Another interesting use of fusion proteins in viral vectors is the fusion of camelid nanobodies to RNA binding proteins or transcription factors for interaction with other proteins [13]. The development of the nanobody has risen from the unique forms of homodimeric heavy-chain antibodies (not requiring any light-chain components), to date found only in camels and related species. The variable region of these antibodies is intrinsically stable and can be truncated to form a nanobody with very high affinity to the antigen. In the paper of Ekstrand et al. 2014, they fused a nanobody (raised toward the GFP protein) to the ribosomal protein L10a and expressed it using a Cre-dependent AAV vector [14]. In vivo this was combined with a retrogradely transported canine adenovirus (CAV) to allow for a three-factor identification of dopamine cells that project to the nucleus accumbens of DAT-cre mice. Post-mortem, the nanobody-L10a fusion enabled GFP-dependent pull-down of transcribed RNA, enriched for the targeted cell population.

Fusion proteins are also commonly used in Optogenetic and DREADD studies where the channel rhodopsin or G-protein-coupled receptor is expressed using viral vectors (most commonly AAV vectors). This allows for both the identification of transduced cells in situ for live cell recording and for confirmation that the channels are correctly transported intracellularly to the site of stimulation with the optrode/ligand. The latter turned out to be a significant issue initially for the use of halorhodopsins in optogenetics [15, 16].

3.1.2 Controlling the Ribosome

In the evolutionary pressure of viral vectors to become smaller and more efficient, many viruses have developed related but slightly different approaches to achieve translation of all required virus-derived proteins from as short DNA /RNA sequence as possible. Such feats have been sometimes achieved through alternative initiation of translation of one sequence such as the VP1, 2, and 3 capsid proteins of AAV or to allow for some proteins to be expressed in trans from the same sequence that expresses a completely different protein in cis.

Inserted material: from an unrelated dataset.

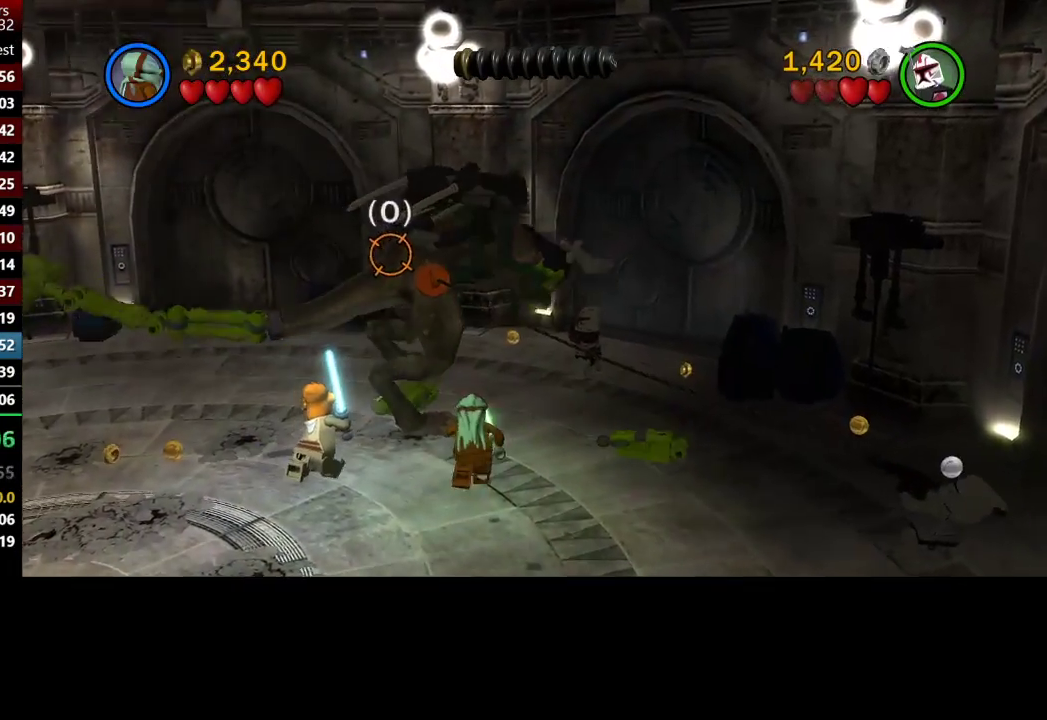
{"dt_ms": 500, "buttons": ["Y"], "left_stick": "up", "right_stick": "center", "button_events": [[17, "Y", "down"], [167, "Y", "up"], [467, "Y", "down"]]}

Such approaches, while very elegant are highly sequence-dependent and are thus not universally applicable for viral vector design.

Two other approaches that viruses have developed are however much more broadly applicable, ribosome skipping and internal ribosome entry site s.

Ribosome-skipping sequences

Viruses in the Picornaviridae virus family, such as foot-and-mouth disease virus (and other related viruses) have developed a short consensus nucleotide sequence that is very unfavorable for the translation into a polypeptide sequence [17]. This sequence causes the ribosome to fail with addition of an amino acid at the C-terminal end during translation [18]. However, it does not prevent from the continued insertion of t-RNA molecule 3′ of the site. Thus, the translation continues but the new polypeptide generated is not linked to the polypeptide generated upstream of the virally derived sequence. The end result is two proteins generated from the same mRNA molecule but that are handled independently inside the cell. Such a sequence is called a ribosome-skipping sequence.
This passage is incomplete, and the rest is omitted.